Into the Jewish People - by James Ponet

Tablet Magazine - A New Read on Jewish Life
Rabbi James Ponet, the Yale Hillel rabbi who officiated at the wedding ceremony of Chelsea Clinton, describes his personal religious journey and explores why he now officiates at interfaith weddings.  He concludes:

My problem with intermarriage, I now realize, is based on legitimate fears about the survival of our people, period. But what if our people is in fact evolving into new forms of identity and observance? What if we are indeed generating new models of Jewish commitment and engagement with the world? What if Rabbi Donniel Hartman is right when he observes in his book The Boundaries of Judaism that “when the intermarriage act is in fact only … an expression of one’s choice as to partner and not of one’s personal religious and collective identity, the classification of intolerability is not warranted” and that “modernity and the choices it has engendered have created complex realities which we must take into account in our boundary policies”?
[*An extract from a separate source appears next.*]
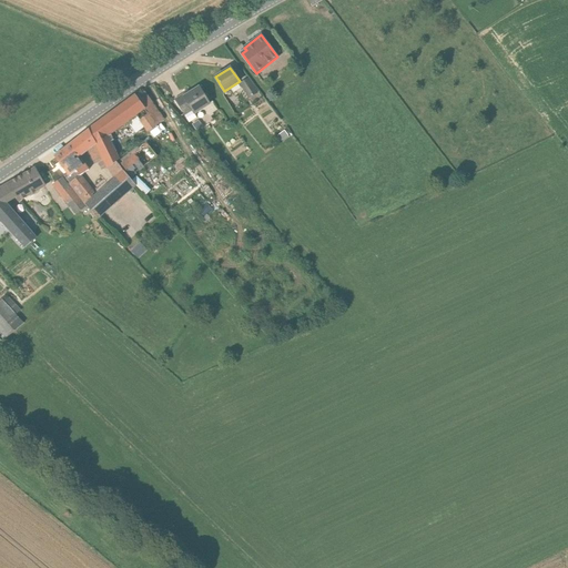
[(240,83),(249,98),(257,92),(249,79),(240,83)]
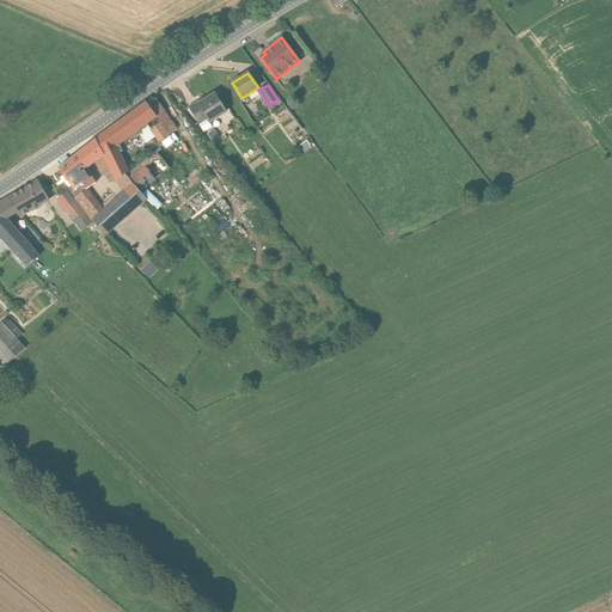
[(209,122),(226,111),(214,95),(199,104),(197,103),(189,108),(199,123),(206,118),(209,122)]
I submit that it is time for Judaism to formulate a thoughtful, traditionally connected ceremony through which a Jew may enter into marriage with a non-Jew, a prescribed way or ways by which a rabbi may officiate or co-officiate at such a wedding. I believe we are the ever-evolving people and that there will always be among us those who are rigorously attached to ancient forms. I believe it is critical that there will also always be among us those who vigorously dream and search for new vessels into which to decant the sam chayyim, the living elixir of Torah. If we only look backward as we move into the future, we will surely stumble. We need scouts, envoys, chalutzim, pioneers to blaze new ways into the ancient-newness of Judaism.

Perhaps for example we might note that there may be stages of entrance into and levels of engagement with the Jewish people, which might find liturgical expression both in the wedding ceremony and at other lifecycle events going forward. After all, becoming a Jew, like becoming a person, takes a lifetime. And just as we want to be able to invite our ancestors to the weddings and brisses and bat mitvahs of the present generation, we want our grandchildren and great-grandchildren to feel drawn to the love and joy of being connected to the Jewish people. We want them to know that we have not forgotten that the Jewish people is “a covenant people, a light of nations.”

Lots to think about and ponder.  I still marvel at the world I find myself in.  It is a world that is nonplussed that the former president of the United States is hoisted in the air for the hora, albeit by the Secret Service.  For now sermons to write.